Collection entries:
____________

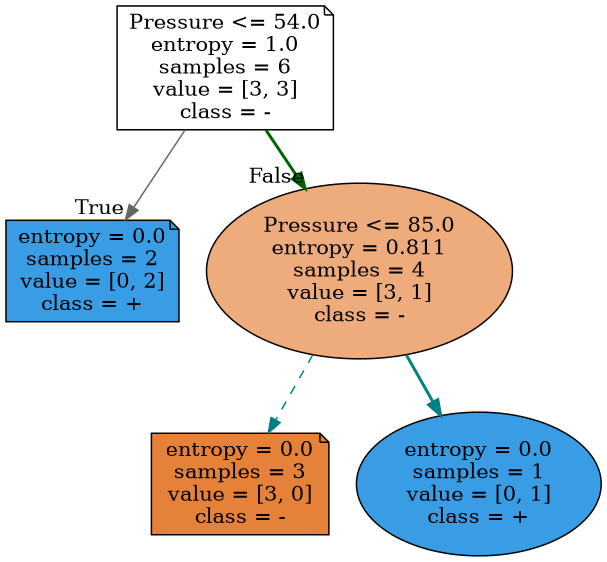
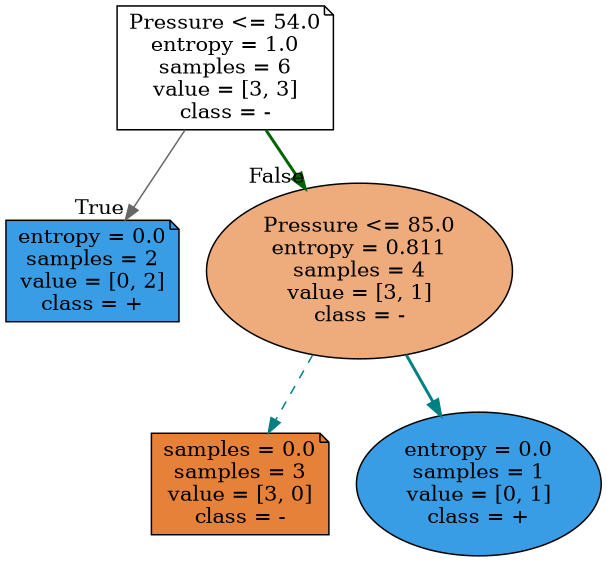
  digraph {
    node [color=black fillcolor="#399de5" shape=note style=filled]
    edge [color=teal style=bold]
    n1 [fillcolor="#ffffff" label="Pressure <= 54.0\nentropy = 1.0\nsamples = 6\nvalue = [3, 3]\nclass = -"]
    n2 [label="entropy = 0.0\nsamples = 2\nvalue = [0, 2]\nclass = +"]
    n3 [fillcolor="#eeab7b" label="Pressure <= 85.0\nentropy = 0.811\nsamples = 4\nvalue = [3, 1]\nclass = -" shape=ellipse]
-   n4 [fillcolor="#e58139" label="entropy = 0.0\nsamples = 3\nvalue = [3, 0]\nclass = -"]
+   n4 [fillcolor="#e58139" label="samples = 0.0\nsamples = 3\nvalue = [3, 0]\nclass = -"]
    n5 [label="entropy = 0.0\nsamples = 1\nvalue = [0, 1]\nclass = +" shape=ellipse]
    n1 -> n2 [headlabel=True labelangle=45 labeldistance=2.5 color=gray40 style=solid]
    n1 -> n3 [headlabel=False labelangle=-45 labeldistance=2.5 color=darkgreen]
    n3 -> n4 [style=dashed]
    n3 -> n5
  }
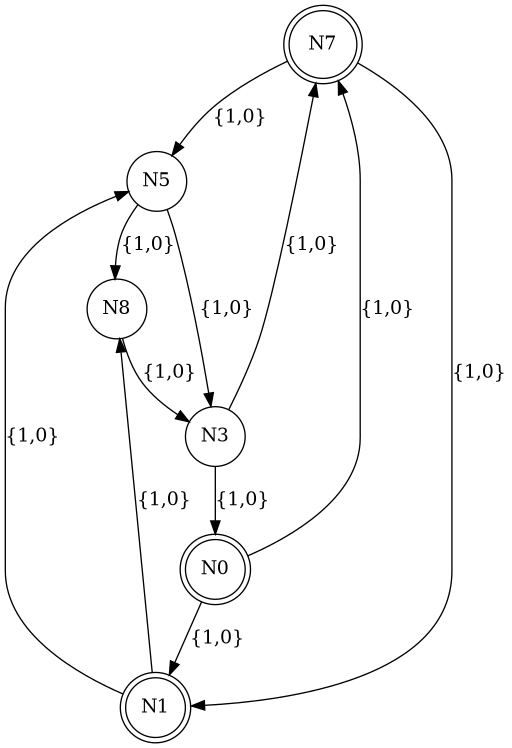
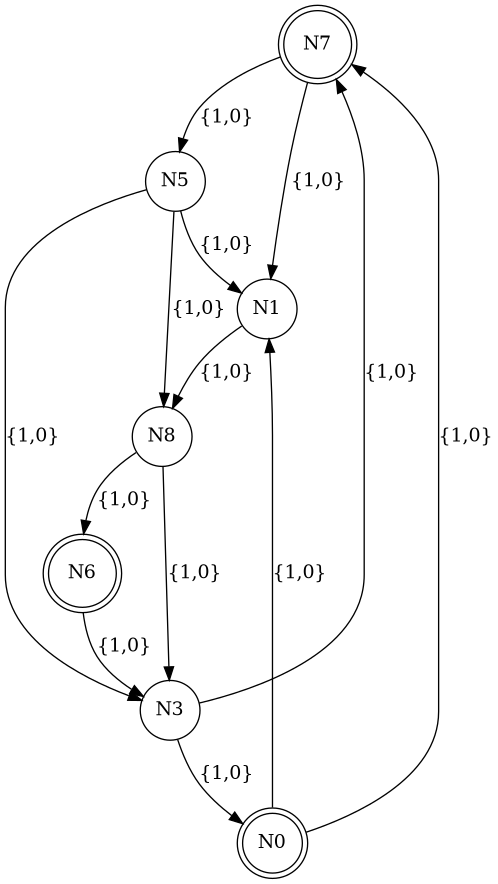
  digraph {
    node [shape=circle]
    n1 [height=0.70689 label=N7 shape=doublecircle width=0.70689]
    N5 [height=0.59578 width=0.59578]
-   N1 [height=0.59578 shape=doublecircle width=0.59578]
+   N1 [height=0.59578 width=0.59578]
    n4 [height=0.59578 label=N8 width=0.59578]
    N3 [height=0.59578 width=0.59578]
+   N6 [height=0.70689 shape=doublecircle width=0.70689]
    N0 [height=0.59578 shape=doublecircle width=0.59578]
    n1 -> N5 [label="{1,0}"]
    n1 -> N1 [label="{1,0}"]
    N5 -> n4 [label="{1,0}"]
    N5 -> N3 [label="{1,0}"]
-   N1 -> N5 [label="{1,0}"]
+   N5 -> N1 [label="{1,0}"]
    N1 -> n4 [label="{1,0}"]
    n4 -> N3 [label="{1,0}"]
+   n4 -> N6 [label="{1,0}"]
    N3 -> n1 [label="{1,0}"]
    N3 -> N0 [label="{1,0}"]
+   N6 -> N3 [label="{1,0}"]
    N0 -> n1 [label="{1,0}"]
    N0 -> N1 [label="{1,0}"]
  }
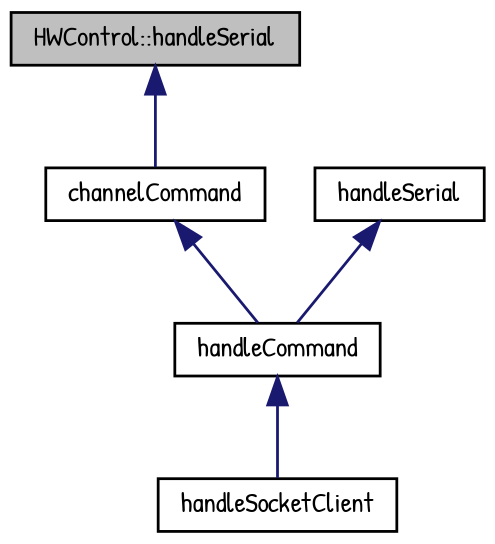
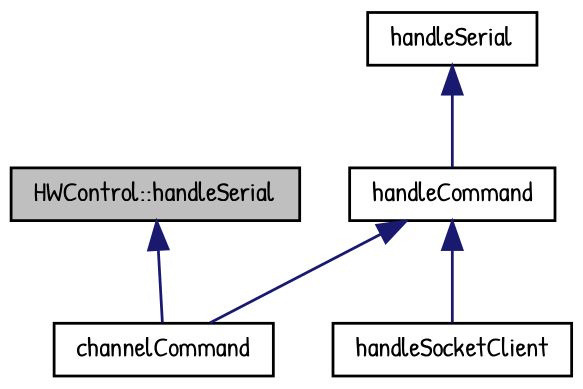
  digraph {
    fontname="Patrick Hand"
    rankdir=TB
    node [color=black fillcolor=white fontname="Patrick Hand" fontsize=10 shape=record style=filled]
    edge [color=midnightblue dir=back fontname="Patrick Hand" fontsize=10 labelfontname=Helvetica labelfontsize=10 style=solid]
    n1 [fillcolor=grey75 fontcolor=black height=0.2 label="HWControl::handleSerial" width=0.4]
    n2 [height=0.2 label=channelCommand width=0.4]
    n3 [height=0.2 label=handleCommand width=0.4]
    n4 [height=0.2 label=handleSocketClient width=0.4]
    n5 [height=0.2 label=handleSerial width=0.4]
    n1 -> n2
-   n2 -> n3
+   n3 -> n2
    n3 -> n4
    n5 -> n3
  }
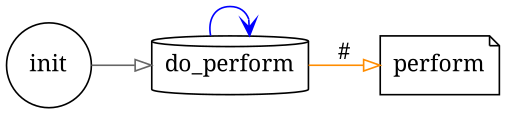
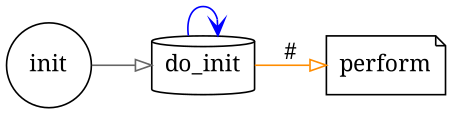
  digraph {
    fontname="Noto Serif"
    rankdir=LR
    node [fontname="Noto Serif"]
    edge [arrowhead=onormal fontname="Noto Serif"]
-   n1 [label=do_perform shape=cylinder]
+   n1 [label=do_init shape=cylinder]
    n2 [label=perform shape=note]
    init [shape=circle]
    n1 -> n1 [arrowhead=vee color=blue]
    n1 -> n2 [color=darkorange label="#"]
    init -> n1 [color=gray40]
  }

____________

**EXERCISE DETAILS:** Reproduce the data above line for line, without any changes, and leave out the pictures.

**COMPLETE RESPONSE:**
  digraph {
    node [color=black fillcolor="#399de5" shape=note style=filled]
    edge [color=teal style=bold]
    n1 [fillcolor="#ffffff" label="Pressure <= 54.0\nentropy = 1.0\nsamples = 6\nvalue = [3, 3]\nclass = -"]
    n2 [label="entropy = 0.0\nsamples = 2\nvalue = [0, 2]\nclass = +"]
    n3 [fillcolor="#eeab7b" label="Pressure <= 85.0\nentropy = 0.811\nsamples = 4\nvalue = [3, 1]\nclass = -" shape=ellipse]
-   n4 [fillcolor="#e58139" label="entropy = 0.0\nsamples = 3\nvalue = [3, 0]\nclass = -"]
+   n4 [fillcolor="#e58139" label="samples = 0.0\nsamples = 3\nvalue = [3, 0]\nclass = -"]
    n5 [label="entropy = 0.0\nsamples = 1\nvalue = [0, 1]\nclass = +" shape=ellipse]
    n1 -> n2 [headlabel=True labelangle=45 labeldistance=2.5 color=gray40 style=solid]
    n1 -> n3 [headlabel=False labelangle=-45 labeldistance=2.5 color=darkgreen]
    n3 -> n4 [style=dashed]
    n3 -> n5
  }
  digraph {
    node [shape=circle]
    n1 [height=0.70689 label=N7 shape=doublecircle width=0.70689]
    N5 [height=0.59578 width=0.59578]
-   N1 [height=0.59578 shape=doublecircle width=0.59578]
+   N1 [height=0.59578 width=0.59578]
    n4 [height=0.59578 label=N8 width=0.59578]
    N3 [height=0.59578 width=0.59578]
+   N6 [height=0.70689 shape=doublecircle width=0.70689]
    N0 [height=0.59578 shape=doublecircle width=0.59578]
    n1 -> N5 [label="{1,0}"]
    n1 -> N1 [label="{1,0}"]
    N5 -> n4 [label="{1,0}"]
    N5 -> N3 [label="{1,0}"]
-   N1 -> N5 [label="{1,0}"]
+   N5 -> N1 [label="{1,0}"]
    N1 -> n4 [label="{1,0}"]
    n4 -> N3 [label="{1,0}"]
+   n4 -> N6 [label="{1,0}"]
    N3 -> n1 [label="{1,0}"]
    N3 -> N0 [label="{1,0}"]
+   N6 -> N3 [label="{1,0}"]
    N0 -> n1 [label="{1,0}"]
    N0 -> N1 [label="{1,0}"]
  }
  digraph {
    fontname="Patrick Hand"
    rankdir=TB
    node [color=black fillcolor=white fontname="Patrick Hand" fontsize=10 shape=record style=filled]
    edge [color=midnightblue dir=back fontname="Patrick Hand" fontsize=10 labelfontname=Helvetica labelfontsize=10 style=solid]
    n1 [fillcolor=grey75 fontcolor=black height=0.2 label="HWControl::handleSerial" width=0.4]
    n2 [height=0.2 label=channelCommand width=0.4]
    n3 [height=0.2 label=handleCommand width=0.4]
    n4 [height=0.2 label=handleSocketClient width=0.4]
    n5 [height=0.2 label=handleSerial width=0.4]
    n1 -> n2
-   n2 -> n3
+   n3 -> n2
    n3 -> n4
    n5 -> n3
  }
  digraph {
    fontname="Noto Serif"
    rankdir=LR
    node [fontname="Noto Serif"]
    edge [arrowhead=onormal fontname="Noto Serif"]
-   n1 [label=do_perform shape=cylinder]
+   n1 [label=do_init shape=cylinder]
    n2 [label=perform shape=note]
    init [shape=circle]
    n1 -> n1 [arrowhead=vee color=blue]
    n1 -> n2 [color=darkorange label="#"]
    init -> n1 [color=gray40]
  }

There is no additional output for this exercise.